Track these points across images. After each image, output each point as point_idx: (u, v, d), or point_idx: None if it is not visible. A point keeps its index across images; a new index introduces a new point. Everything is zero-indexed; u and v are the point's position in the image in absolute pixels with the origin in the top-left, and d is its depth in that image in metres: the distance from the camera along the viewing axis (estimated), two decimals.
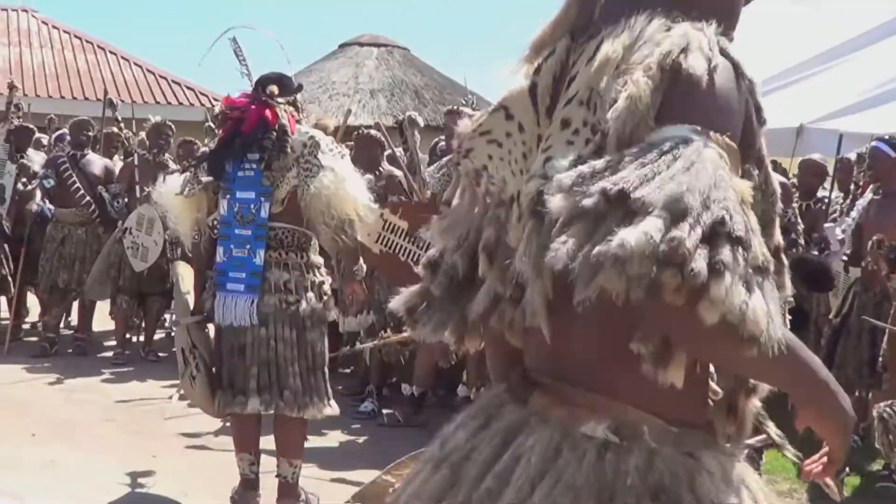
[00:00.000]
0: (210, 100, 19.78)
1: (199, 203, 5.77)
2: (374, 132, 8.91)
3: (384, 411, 8.24)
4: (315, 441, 6.93)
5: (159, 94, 22.71)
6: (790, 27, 11.89)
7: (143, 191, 9.50)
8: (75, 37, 24.45)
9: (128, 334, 10.74)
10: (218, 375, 5.64)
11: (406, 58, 25.77)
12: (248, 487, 5.84)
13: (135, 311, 10.56)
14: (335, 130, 7.89)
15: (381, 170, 8.61)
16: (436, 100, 23.57)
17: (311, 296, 5.58)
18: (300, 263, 5.60)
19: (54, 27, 24.63)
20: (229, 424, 6.14)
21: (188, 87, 23.07)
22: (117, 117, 12.02)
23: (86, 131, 10.60)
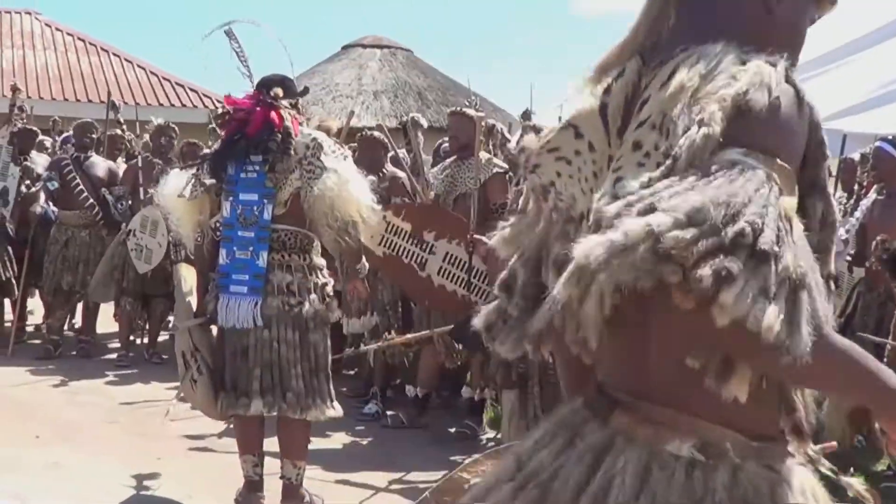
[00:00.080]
0: (214, 102, 19.76)
1: (201, 205, 5.77)
2: (377, 134, 8.91)
3: (388, 413, 8.22)
4: (319, 443, 6.93)
5: (163, 97, 22.71)
6: None
7: (147, 193, 9.50)
8: (79, 39, 24.44)
9: (132, 336, 10.74)
10: (221, 377, 5.64)
11: (409, 59, 25.76)
12: (251, 489, 5.84)
13: (139, 313, 10.57)
14: (338, 132, 7.88)
15: (384, 171, 8.62)
16: (439, 101, 23.56)
17: (313, 298, 5.57)
18: (303, 265, 5.60)
19: (57, 29, 24.63)
20: (233, 426, 6.14)
21: (192, 90, 23.07)
22: (119, 119, 12.02)
23: (89, 133, 10.61)
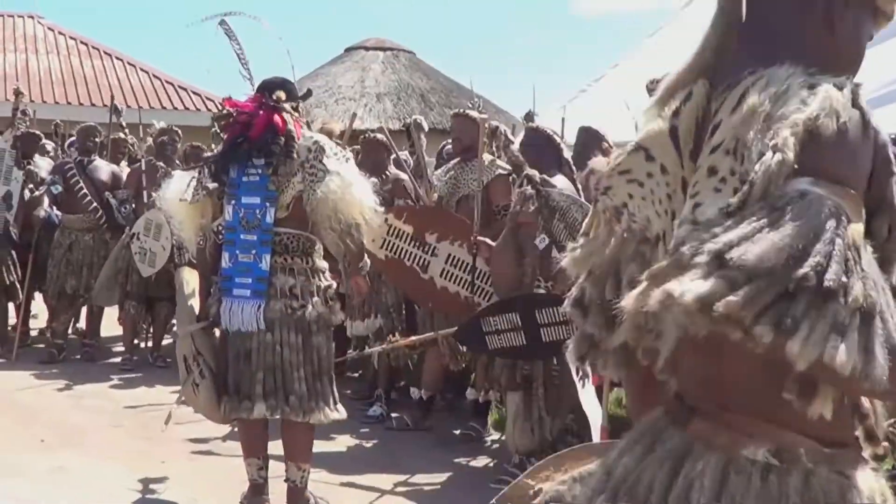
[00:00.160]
0: (216, 105, 19.75)
1: (203, 209, 5.76)
2: (379, 136, 8.91)
3: (393, 415, 8.22)
4: (324, 445, 6.93)
5: (166, 100, 22.70)
6: None
7: (150, 196, 9.50)
8: (81, 43, 24.44)
9: (136, 340, 10.75)
10: (223, 381, 5.64)
11: (412, 61, 25.78)
12: (256, 492, 5.84)
13: (143, 316, 10.58)
14: (341, 134, 7.88)
15: (387, 174, 8.61)
16: (442, 103, 23.58)
17: (316, 300, 5.57)
18: (305, 268, 5.59)
19: (60, 33, 24.64)
20: (237, 430, 6.14)
21: (194, 93, 23.07)
22: (122, 123, 12.03)
23: (92, 137, 10.62)
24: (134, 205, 10.30)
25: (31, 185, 10.62)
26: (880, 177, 1.90)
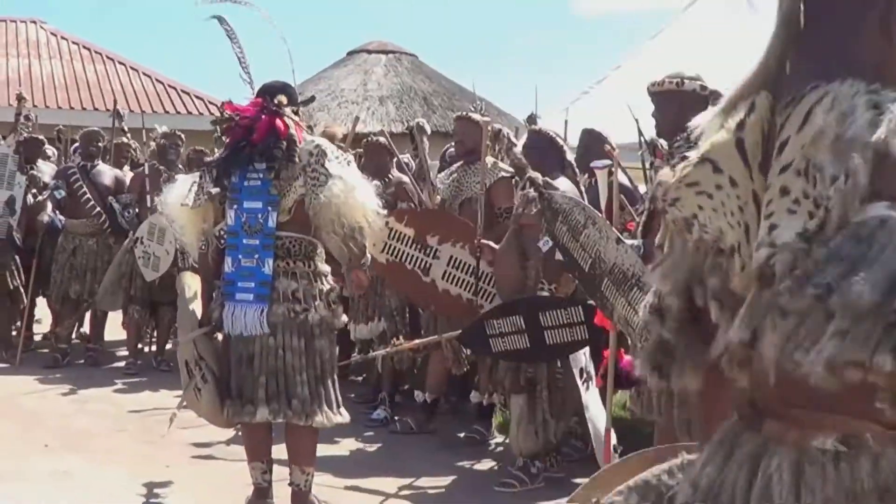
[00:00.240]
0: (219, 109, 19.79)
1: (205, 213, 5.76)
2: (382, 139, 8.90)
3: (396, 419, 8.22)
4: (328, 449, 6.92)
5: (168, 104, 22.72)
6: None
7: (154, 200, 9.49)
8: (84, 48, 24.46)
9: (140, 344, 10.75)
10: (226, 385, 5.63)
11: (414, 64, 25.77)
12: (260, 496, 5.83)
13: (146, 321, 10.59)
14: (344, 138, 7.88)
15: (390, 177, 8.60)
16: (445, 106, 23.57)
17: (319, 304, 5.56)
18: (308, 272, 5.59)
19: (63, 38, 24.65)
20: (241, 434, 6.14)
21: (197, 97, 23.08)
22: (124, 128, 12.03)
23: (95, 142, 10.62)
24: (137, 209, 10.30)
25: (34, 190, 10.62)
26: None
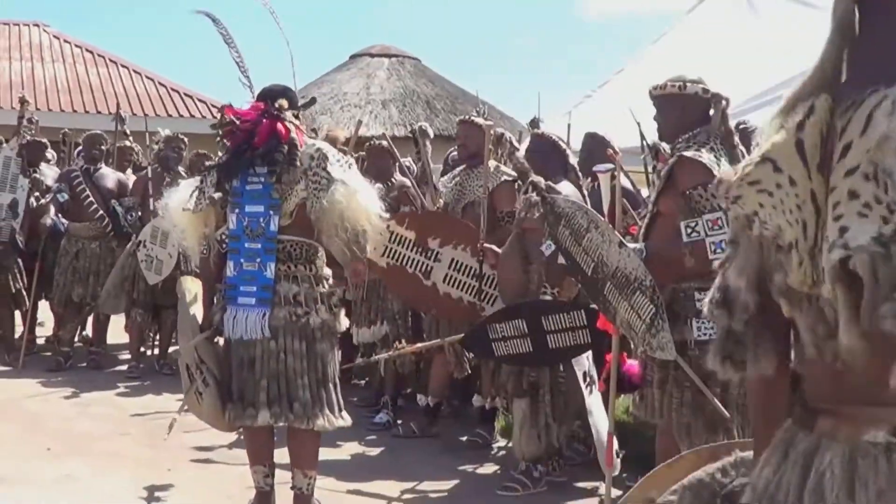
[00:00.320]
0: (219, 112, 19.78)
1: (206, 218, 5.75)
2: (385, 143, 8.90)
3: (399, 422, 8.22)
4: (330, 453, 6.92)
5: (171, 107, 22.72)
6: (802, 31, 11.84)
7: (157, 204, 9.50)
8: (87, 51, 24.47)
9: (142, 348, 10.76)
10: (227, 389, 5.63)
11: (417, 68, 25.79)
12: (262, 500, 5.83)
13: (149, 324, 10.59)
14: (347, 141, 7.88)
15: (392, 180, 8.60)
16: (447, 109, 23.59)
17: (320, 308, 5.55)
18: (309, 276, 5.58)
19: (66, 41, 24.67)
20: (243, 437, 6.14)
21: (200, 100, 23.07)
22: (126, 131, 12.03)
23: (98, 145, 10.63)
24: (140, 212, 10.31)
25: (36, 194, 10.63)
26: None
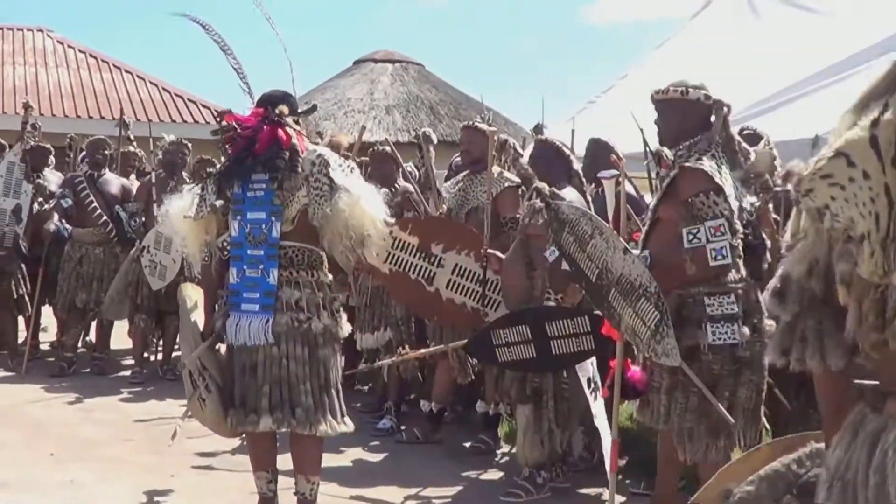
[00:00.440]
0: (218, 118, 19.77)
1: (207, 225, 5.75)
2: (388, 148, 8.91)
3: (402, 428, 8.21)
4: (333, 458, 6.92)
5: (175, 113, 22.72)
6: (805, 37, 11.85)
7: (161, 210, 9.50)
8: (91, 56, 24.48)
9: (146, 353, 10.75)
10: (230, 395, 5.62)
11: (421, 73, 25.83)
12: None
13: (152, 329, 10.59)
14: (350, 147, 7.87)
15: (396, 186, 8.60)
16: (451, 115, 23.62)
17: (323, 313, 5.53)
18: (311, 282, 5.56)
19: (69, 46, 24.68)
20: (246, 443, 6.13)
21: (204, 106, 23.04)
22: (129, 136, 12.04)
23: (102, 150, 10.62)
24: (144, 218, 10.32)
25: (40, 199, 10.64)
26: None
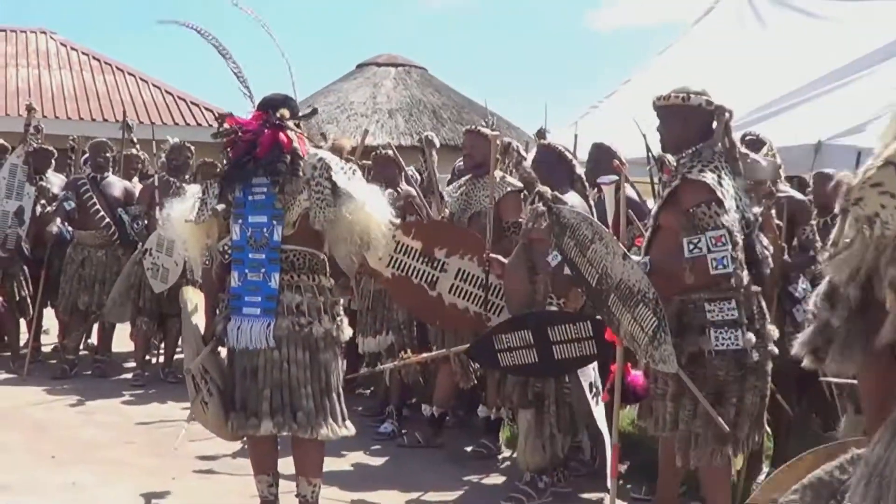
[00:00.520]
0: (218, 120, 19.78)
1: (209, 229, 5.75)
2: (391, 152, 8.91)
3: (404, 432, 8.21)
4: (335, 462, 6.92)
5: (178, 116, 22.74)
6: (808, 42, 11.85)
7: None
8: (94, 58, 24.51)
9: (147, 356, 10.75)
10: (231, 398, 5.62)
11: (424, 77, 25.84)
12: None
13: (154, 332, 10.59)
14: (353, 150, 7.87)
15: (399, 190, 8.60)
16: (454, 119, 23.63)
17: (324, 318, 5.53)
18: (312, 285, 5.55)
19: (72, 49, 24.70)
20: (247, 447, 6.13)
21: (207, 109, 23.06)
22: (133, 139, 12.03)
23: (103, 153, 10.62)
24: (146, 221, 10.32)
25: (43, 201, 10.65)
26: None
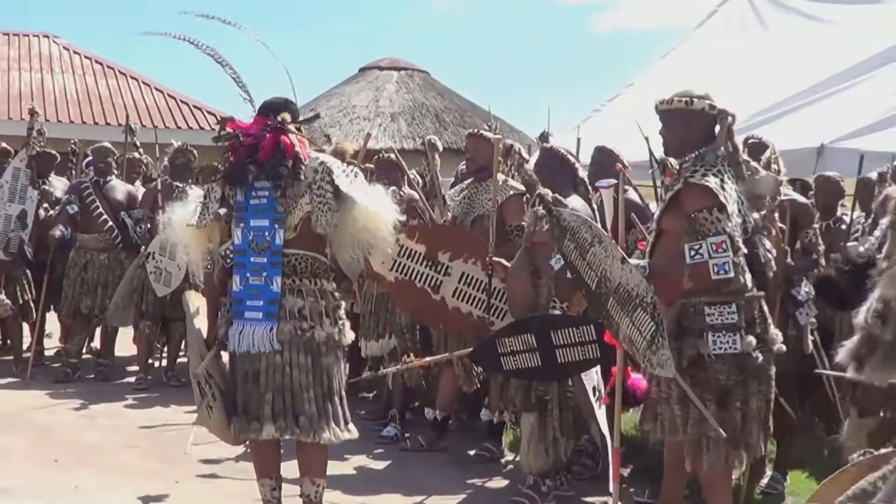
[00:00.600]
0: (219, 124, 19.79)
1: (210, 233, 5.75)
2: (392, 155, 8.91)
3: (407, 436, 8.20)
4: (338, 466, 6.91)
5: (181, 119, 22.77)
6: (810, 46, 11.87)
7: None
8: (96, 62, 24.53)
9: (150, 359, 10.75)
10: (233, 402, 5.62)
11: (426, 81, 25.84)
12: None
13: (157, 336, 10.59)
14: (355, 154, 7.87)
15: (401, 193, 8.59)
16: (456, 123, 23.63)
17: (326, 321, 5.52)
18: (314, 289, 5.55)
19: (75, 52, 24.74)
20: (250, 450, 6.13)
21: (210, 112, 23.06)
22: (135, 143, 12.04)
23: (106, 158, 10.64)
24: (149, 224, 10.31)
25: (45, 205, 10.66)
26: None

+--

**WORK TO COMPLETE:**
Only one stretch of the material above is wanted: the line containing "16: (436, 100, 23.57)" through the line containing "26: (880, 177, 1.90)". Restate it word for word, minus the pictures.

**EXERCISE RESPONSE:**
16: (436, 100, 23.57)
17: (311, 296, 5.58)
18: (300, 263, 5.60)
19: (54, 27, 24.63)
20: (229, 424, 6.14)
21: (188, 87, 23.07)
22: (117, 117, 12.02)
23: (86, 131, 10.60)
[00:00.080]
0: (214, 102, 19.76)
1: (201, 205, 5.77)
2: (377, 134, 8.91)
3: (388, 413, 8.22)
4: (319, 443, 6.93)
5: (163, 97, 22.71)
6: None
7: (147, 193, 9.50)
8: (79, 39, 24.44)
9: (132, 336, 10.74)
10: (221, 377, 5.64)
11: (409, 59, 25.76)
12: (251, 489, 5.84)
13: (139, 313, 10.57)
14: (338, 132, 7.88)
15: (384, 171, 8.62)
16: (439, 101, 23.56)
17: (313, 298, 5.57)
18: (303, 265, 5.60)
19: (57, 29, 24.63)
20: (233, 426, 6.14)
21: (192, 90, 23.07)
22: (119, 119, 12.02)
23: (89, 133, 10.61)
[00:00.160]
0: (216, 105, 19.75)
1: (203, 209, 5.76)
2: (379, 136, 8.91)
3: (393, 415, 8.22)
4: (324, 445, 6.93)
5: (166, 100, 22.70)
6: None
7: (150, 196, 9.50)
8: (81, 43, 24.44)
9: (136, 340, 10.75)
10: (223, 381, 5.64)
11: (412, 61, 25.78)
12: (256, 492, 5.84)
13: (143, 316, 10.58)
14: (341, 134, 7.88)
15: (387, 174, 8.61)
16: (442, 103, 23.58)
17: (316, 300, 5.57)
18: (305, 268, 5.59)
19: (60, 33, 24.64)
20: (237, 430, 6.14)
21: (194, 93, 23.07)
22: (122, 123, 12.03)
23: (92, 137, 10.62)
24: (134, 205, 10.30)
25: (31, 185, 10.62)
26: (880, 177, 1.90)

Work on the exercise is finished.